Lad exposes two MCP tools:

  • system_design_review – Reviews architectural proposals, design documents, and planning decisions
  • code_review – Reviews implementation code, diffs, and file changes

Each tool runs two OpenRouter-backed reviewers in parallel (Primary + Secondary) and returns both outputs plus a synthesized summary.

Requirements

  • Python 3.11+
  • uv (recommended) or pip
  • OPENROUTER_API_KEY (required)

Quickstart

Run command used by MCP clients (stdio):

uvx --from git+https://github.com/Shelpuk-AI-Technology-Consulting/lad_mcp_server \
  lad-mcp-server

First-run note: the first uvx invocation may take 30–60 seconds while it builds the tool environment. If your MCP client times out on first start, run the command once in a terminal to β€œprewarm” it, then retry in your client.
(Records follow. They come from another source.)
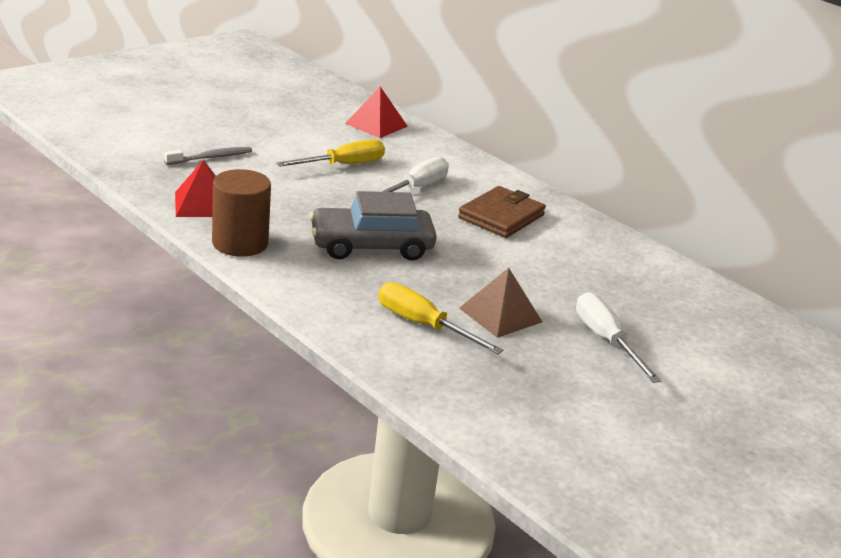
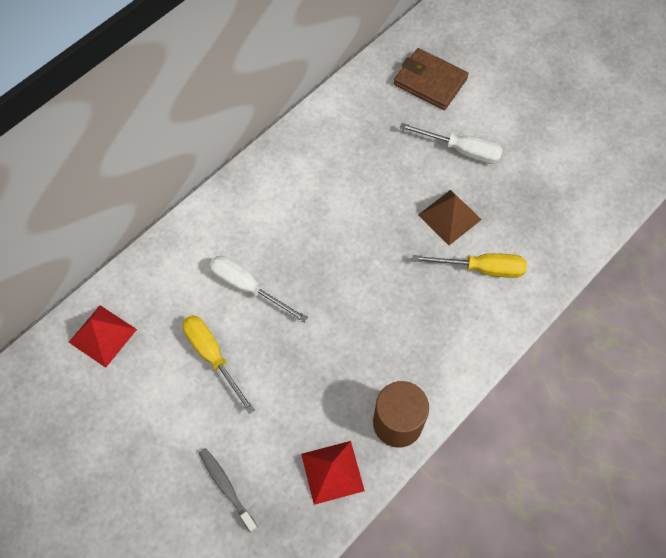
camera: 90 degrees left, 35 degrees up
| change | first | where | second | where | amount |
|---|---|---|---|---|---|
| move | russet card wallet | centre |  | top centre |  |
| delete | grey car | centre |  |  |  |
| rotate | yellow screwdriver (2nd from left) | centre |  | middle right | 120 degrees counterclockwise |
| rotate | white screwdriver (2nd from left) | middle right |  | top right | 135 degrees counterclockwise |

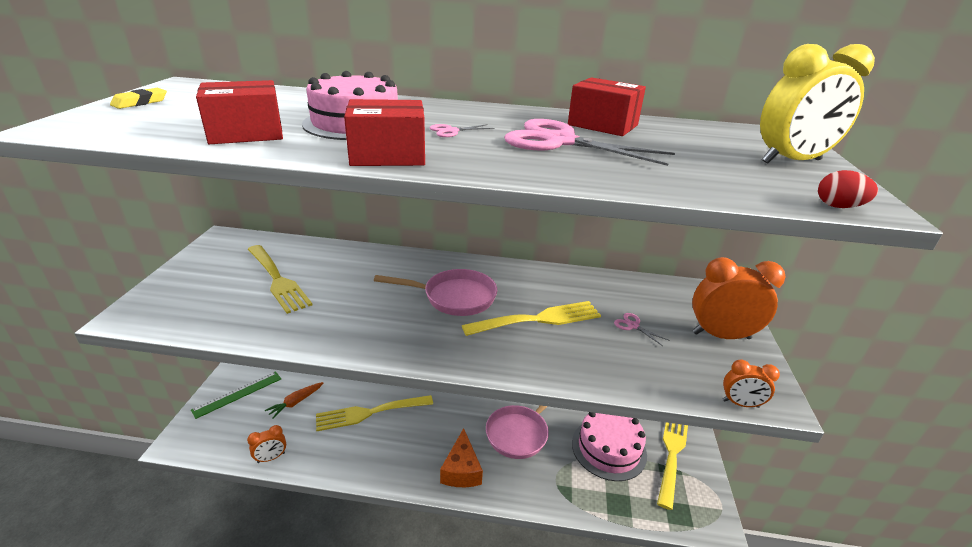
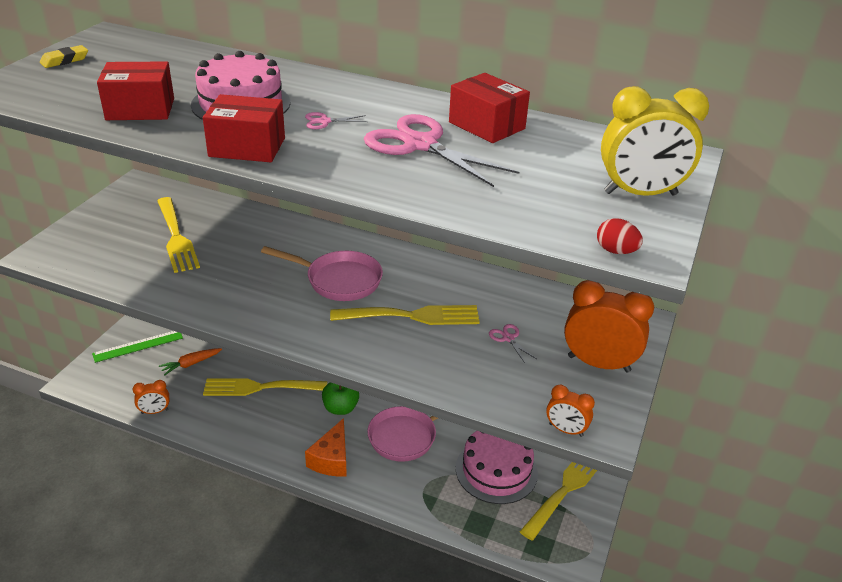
camera: 15 degrees right, 5 degrees up
| change | first | where | second | where | amount |
|---|---|---|---|---|---|
| insert |  |  | leaf-green toy apple | bottom centre |  |

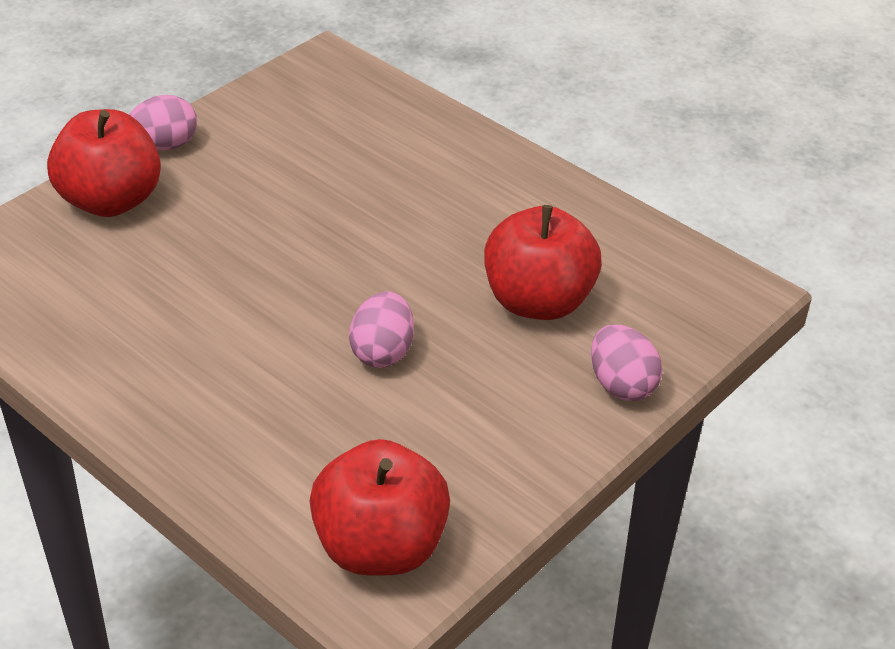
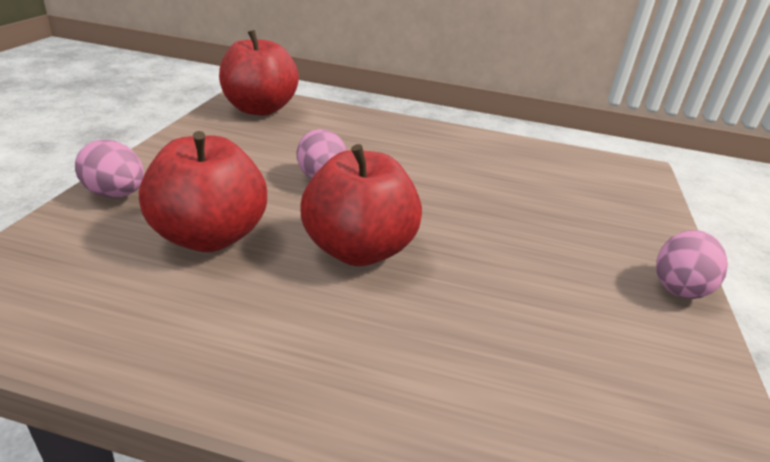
camera: 150 degrees right, 10 degrees down
| change | first | where | second | where | amount |
|---|---|---|---|---|---|
| move | crimson toy apple (1st from left in the first image) | top left | crimson toy apple (3rd from left) | centre |  |

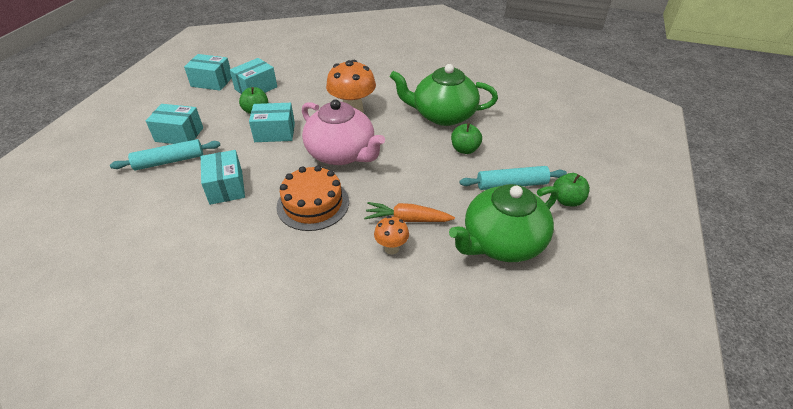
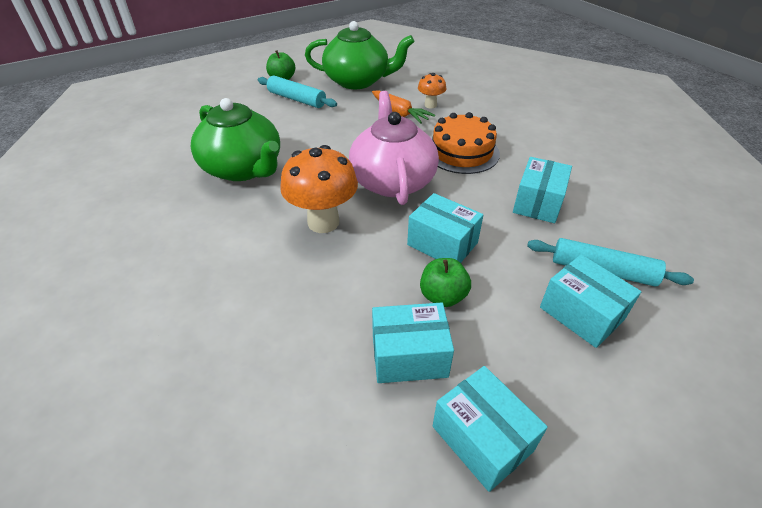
camera: 140 degrees left, 0 degrees up
| change | first | where | second | where | amount |
|---|---|---|---|---|---|
| delete | leaf-green toy apple (2nd from left) | centre |  |  |  |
Install & run (local development)

Lad ships a stdio CLI entrypoint: lad-mcp-server.

  • From a local checkout (recommended for development): uv run lad-mcp-server
  • From a published package (when installed): lad-mcp-server

Client setup

All client examples below run Lad over stdio (the MCP client spawns the server process).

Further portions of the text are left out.